Project management training is a significant investment of your time, cost and effort. The quality of your learning is dependent on several key factors. Asking the right questions in advance can help you select the best training provider for your course. The key factors are:
- Level of pre and post course support and logistics?
- Quality of the venue and number of delegates?
- Quality of the material?
- Quality and experience of the trainer?
We recommend asking the following questions to evaluate the quality of your potential provider.
How many public training courses do you cancel or reschedule?
Many training providers advertise a large portfolio of training courses and cancel or reschedule courses because they are not economic to run. Having your course re-scheduled is highly inconvenient. You will have to re-arrange your diary and re-schedule your work plans and lose the momentum of your pre-course preparation. Ask your provider how may courses they have re-scheduled in the past 6 months to get an indication of how often this happens?
What pre-course material is provided?
Training is not just about want you learn in the class room, modern courses should provide significant pre-course support with e-learning, study material in advance and on-line tutor support. This means that you arrive on the course well prepared and ready to learn.
Ask about arrangements for lunch?
This may seem a rather un-important issue but like airlines the quality of the food is a measure of the values of the training provider. No lunch or a sandwich in the room indicates that low cost is more important to the training provider than your learning experience. On a full week course you will learn better if you take a break and visit an on-site restaurant for lunch. Getting out of the training room for an hour at lunchtime significantly improves your ability to learn post lunch.
What is the average and maximum number of delegates on a course?
The best size for a course is between 6 to 12 people. This is because you get good group dynamics but also enough attention from the trainer. If the maximum class size is over 12 then you may not get the attention that you need. If the average group size is less than 5 then you won’t have the opportunity to learn from others.
Who is the trainer and what experience do they have?
The quality of the trainer is crucial to the success of your learning experience. Ask your training provider who will be teaching the course? What is their experience of project management? Ask if you can speak to the trainer? Any good training provider will arrange a call back from the trainer. This is important because many training providers outsource the course delivery to the cheapest freelance trainer.
Paul Naybour is business development director with Parallel Project Training, which offers on-line, in print, on iTunes and face to face APM Project Management Training
Paul Naybour is business development director with 







People attend training for different purposes but the key to training is to able to take away what you have you learnt and practically adapt the processes and models to fit your current and future organisations’ needs. In order to do this, the training needs to facilitate exercises with real life examples in other organisations and your current organisation. If your current company is to benefit from the training, the training provider should allocate time to apply new methods to actual requirements. Question the training provider about time allocated to these type of exercises?
Twitter: Parallelproject
Very good comment I shall add this too the list. Even better to base the training on real live projects which are in start up.
Twitter: DrPDG
@Paul,
Having been in the project and program management training business for 17+ years now, my biggest frustration from the OTHER side are clients who send people who are not motivated to learn, but have been sent by their bosses because the training “sounded good”.
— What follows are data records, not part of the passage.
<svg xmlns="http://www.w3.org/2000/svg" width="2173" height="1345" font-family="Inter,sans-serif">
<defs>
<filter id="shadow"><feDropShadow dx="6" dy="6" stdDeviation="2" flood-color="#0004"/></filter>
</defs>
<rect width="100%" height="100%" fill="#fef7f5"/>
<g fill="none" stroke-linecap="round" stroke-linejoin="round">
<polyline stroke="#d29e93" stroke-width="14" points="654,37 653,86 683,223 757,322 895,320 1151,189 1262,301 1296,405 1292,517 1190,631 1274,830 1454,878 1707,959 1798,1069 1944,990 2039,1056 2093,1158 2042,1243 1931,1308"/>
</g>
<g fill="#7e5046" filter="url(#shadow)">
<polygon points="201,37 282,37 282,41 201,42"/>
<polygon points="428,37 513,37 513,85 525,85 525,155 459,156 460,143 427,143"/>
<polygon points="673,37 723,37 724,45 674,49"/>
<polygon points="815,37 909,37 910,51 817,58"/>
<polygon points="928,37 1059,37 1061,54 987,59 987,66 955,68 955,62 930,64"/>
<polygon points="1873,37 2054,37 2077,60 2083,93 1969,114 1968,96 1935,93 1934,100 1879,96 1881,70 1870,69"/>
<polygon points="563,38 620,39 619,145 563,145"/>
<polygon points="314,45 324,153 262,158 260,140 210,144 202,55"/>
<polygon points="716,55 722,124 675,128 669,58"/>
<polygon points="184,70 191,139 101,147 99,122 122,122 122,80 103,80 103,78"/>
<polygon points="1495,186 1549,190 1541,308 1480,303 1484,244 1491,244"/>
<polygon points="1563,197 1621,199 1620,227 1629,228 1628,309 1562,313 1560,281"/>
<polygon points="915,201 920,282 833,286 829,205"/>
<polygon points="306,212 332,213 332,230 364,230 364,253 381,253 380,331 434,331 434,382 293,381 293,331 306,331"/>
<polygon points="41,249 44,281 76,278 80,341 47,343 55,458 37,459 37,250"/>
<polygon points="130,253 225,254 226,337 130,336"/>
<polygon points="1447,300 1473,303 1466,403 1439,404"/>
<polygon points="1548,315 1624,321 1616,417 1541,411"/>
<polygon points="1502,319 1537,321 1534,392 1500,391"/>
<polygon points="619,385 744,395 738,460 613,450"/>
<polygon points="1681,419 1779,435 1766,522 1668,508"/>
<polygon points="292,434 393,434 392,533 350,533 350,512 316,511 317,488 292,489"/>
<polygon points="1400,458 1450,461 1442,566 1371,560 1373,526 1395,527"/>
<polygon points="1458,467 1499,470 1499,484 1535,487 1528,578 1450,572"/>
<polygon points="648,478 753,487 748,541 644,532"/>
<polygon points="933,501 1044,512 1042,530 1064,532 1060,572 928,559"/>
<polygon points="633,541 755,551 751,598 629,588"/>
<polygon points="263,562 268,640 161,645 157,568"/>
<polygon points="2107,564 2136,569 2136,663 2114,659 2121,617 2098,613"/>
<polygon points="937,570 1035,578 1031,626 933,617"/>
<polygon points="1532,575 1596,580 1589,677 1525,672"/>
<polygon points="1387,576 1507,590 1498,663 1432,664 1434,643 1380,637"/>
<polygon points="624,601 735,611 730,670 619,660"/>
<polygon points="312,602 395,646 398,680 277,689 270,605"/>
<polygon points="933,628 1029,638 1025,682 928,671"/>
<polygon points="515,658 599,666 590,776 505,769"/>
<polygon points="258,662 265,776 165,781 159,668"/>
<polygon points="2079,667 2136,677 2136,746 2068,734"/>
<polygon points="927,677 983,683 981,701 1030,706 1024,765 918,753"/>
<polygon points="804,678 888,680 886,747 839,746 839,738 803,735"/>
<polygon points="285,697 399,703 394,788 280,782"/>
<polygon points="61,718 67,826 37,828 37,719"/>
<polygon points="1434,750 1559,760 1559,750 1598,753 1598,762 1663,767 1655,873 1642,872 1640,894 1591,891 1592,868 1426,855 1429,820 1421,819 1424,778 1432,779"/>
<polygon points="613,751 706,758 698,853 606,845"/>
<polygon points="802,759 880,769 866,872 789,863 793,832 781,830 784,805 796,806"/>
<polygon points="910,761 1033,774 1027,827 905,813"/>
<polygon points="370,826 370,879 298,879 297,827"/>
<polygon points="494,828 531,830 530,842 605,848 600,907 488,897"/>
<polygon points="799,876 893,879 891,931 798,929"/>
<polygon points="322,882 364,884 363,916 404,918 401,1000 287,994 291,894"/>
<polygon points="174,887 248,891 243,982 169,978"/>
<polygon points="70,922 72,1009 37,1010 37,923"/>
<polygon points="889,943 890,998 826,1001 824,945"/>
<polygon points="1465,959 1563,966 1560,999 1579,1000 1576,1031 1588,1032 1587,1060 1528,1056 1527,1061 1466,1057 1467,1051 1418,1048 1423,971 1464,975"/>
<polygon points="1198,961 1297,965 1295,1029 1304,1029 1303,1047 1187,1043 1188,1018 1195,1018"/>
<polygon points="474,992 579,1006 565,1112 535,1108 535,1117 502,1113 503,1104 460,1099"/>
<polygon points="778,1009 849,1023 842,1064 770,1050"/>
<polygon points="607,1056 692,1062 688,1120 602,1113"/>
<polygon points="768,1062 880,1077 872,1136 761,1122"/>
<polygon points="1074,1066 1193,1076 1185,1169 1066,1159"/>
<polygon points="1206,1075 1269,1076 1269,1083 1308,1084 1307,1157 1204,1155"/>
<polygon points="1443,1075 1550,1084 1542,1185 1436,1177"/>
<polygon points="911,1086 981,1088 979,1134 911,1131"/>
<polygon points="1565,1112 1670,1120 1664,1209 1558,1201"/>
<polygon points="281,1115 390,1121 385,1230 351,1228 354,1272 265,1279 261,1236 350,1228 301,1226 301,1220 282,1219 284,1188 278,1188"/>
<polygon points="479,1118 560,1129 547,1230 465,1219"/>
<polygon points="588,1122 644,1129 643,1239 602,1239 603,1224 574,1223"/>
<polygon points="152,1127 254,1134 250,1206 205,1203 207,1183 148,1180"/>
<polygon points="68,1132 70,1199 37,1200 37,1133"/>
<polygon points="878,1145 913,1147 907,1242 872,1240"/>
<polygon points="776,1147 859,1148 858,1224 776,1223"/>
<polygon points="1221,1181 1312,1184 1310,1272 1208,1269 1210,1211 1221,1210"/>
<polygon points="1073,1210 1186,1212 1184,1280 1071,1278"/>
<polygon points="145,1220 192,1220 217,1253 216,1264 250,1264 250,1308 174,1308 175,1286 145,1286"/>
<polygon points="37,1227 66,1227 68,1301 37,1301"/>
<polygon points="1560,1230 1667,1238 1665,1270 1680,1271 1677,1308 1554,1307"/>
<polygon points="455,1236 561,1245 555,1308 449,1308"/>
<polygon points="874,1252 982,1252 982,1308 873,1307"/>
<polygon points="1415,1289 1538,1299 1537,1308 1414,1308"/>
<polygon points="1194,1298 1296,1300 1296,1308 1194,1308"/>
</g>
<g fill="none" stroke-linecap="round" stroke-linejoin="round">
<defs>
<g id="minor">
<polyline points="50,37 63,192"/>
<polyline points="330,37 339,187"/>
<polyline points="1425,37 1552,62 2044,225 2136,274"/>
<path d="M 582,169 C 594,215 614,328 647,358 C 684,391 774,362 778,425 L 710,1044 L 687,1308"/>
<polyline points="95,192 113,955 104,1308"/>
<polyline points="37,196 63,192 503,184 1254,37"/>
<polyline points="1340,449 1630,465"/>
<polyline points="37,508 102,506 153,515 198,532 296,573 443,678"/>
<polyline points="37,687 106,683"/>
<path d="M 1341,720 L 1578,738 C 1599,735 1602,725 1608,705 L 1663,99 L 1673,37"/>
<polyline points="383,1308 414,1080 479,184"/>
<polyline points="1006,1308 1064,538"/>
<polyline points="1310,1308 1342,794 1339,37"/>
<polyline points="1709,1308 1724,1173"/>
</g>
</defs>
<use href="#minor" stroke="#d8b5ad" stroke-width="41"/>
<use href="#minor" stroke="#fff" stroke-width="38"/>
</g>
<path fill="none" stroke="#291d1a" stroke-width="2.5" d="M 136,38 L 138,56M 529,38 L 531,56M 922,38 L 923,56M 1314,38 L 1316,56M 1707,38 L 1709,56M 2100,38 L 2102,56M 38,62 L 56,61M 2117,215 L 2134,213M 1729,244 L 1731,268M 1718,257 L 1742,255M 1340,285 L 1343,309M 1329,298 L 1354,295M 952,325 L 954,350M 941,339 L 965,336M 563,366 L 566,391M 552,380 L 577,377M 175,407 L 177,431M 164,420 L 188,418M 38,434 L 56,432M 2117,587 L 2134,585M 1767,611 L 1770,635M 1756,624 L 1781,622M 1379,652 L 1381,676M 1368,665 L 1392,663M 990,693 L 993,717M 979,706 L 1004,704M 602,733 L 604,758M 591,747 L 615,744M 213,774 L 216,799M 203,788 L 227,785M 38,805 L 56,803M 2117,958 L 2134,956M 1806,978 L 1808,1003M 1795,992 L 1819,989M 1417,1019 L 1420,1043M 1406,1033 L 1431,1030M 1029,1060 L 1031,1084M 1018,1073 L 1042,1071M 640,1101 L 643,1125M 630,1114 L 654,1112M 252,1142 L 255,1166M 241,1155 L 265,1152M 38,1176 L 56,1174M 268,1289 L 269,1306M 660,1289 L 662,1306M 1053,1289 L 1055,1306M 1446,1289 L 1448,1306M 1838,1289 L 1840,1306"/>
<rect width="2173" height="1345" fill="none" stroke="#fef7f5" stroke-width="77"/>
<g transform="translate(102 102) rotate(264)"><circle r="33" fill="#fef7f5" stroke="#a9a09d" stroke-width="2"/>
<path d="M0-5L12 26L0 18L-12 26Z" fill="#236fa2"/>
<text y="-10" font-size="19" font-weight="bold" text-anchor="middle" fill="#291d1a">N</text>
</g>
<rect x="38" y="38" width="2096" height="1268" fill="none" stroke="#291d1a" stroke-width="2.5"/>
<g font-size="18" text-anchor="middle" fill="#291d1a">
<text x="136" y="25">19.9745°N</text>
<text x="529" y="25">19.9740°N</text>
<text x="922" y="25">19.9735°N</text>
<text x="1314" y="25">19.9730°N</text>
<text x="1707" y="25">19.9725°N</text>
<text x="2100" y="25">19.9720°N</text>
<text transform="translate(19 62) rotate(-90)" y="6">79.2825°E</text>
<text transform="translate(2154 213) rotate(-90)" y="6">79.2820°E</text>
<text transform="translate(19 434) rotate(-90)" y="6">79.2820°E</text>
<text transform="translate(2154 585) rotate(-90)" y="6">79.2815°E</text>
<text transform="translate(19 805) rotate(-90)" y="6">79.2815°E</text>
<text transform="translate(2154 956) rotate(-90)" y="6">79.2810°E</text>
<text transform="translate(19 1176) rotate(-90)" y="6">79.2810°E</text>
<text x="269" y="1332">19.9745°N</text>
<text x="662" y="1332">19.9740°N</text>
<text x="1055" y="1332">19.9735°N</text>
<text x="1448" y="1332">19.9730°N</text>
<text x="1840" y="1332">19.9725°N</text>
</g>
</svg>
Another long standing frustration are clients who expect to take a 2 day course and then become “instant project managers”. Producing competent project managers is not like cooking Quaker Oats for breakfast.
We follow the Kirkpatrick Method http://www.kirkpatrickpartners.com/ and have found that clients who are willing to work with us presenting a series of courses over an extended period of time, using their own, in house case studies, produces the best long term results.
BUT, in order to get the most benefit, the people who take the training must truly want it, otherwise all they are getting is a two or three day break from work at a 5 star hotel or facility.
And on that topic, no private sector provider can afford to conduct training at anything less than 4 star facilities, especially pertaining to the lunch and snacks. The “cheapest” places we have conducted training are at in-house “learning centers” where it is the client and not the training provider who serves sandwiches or box lunches.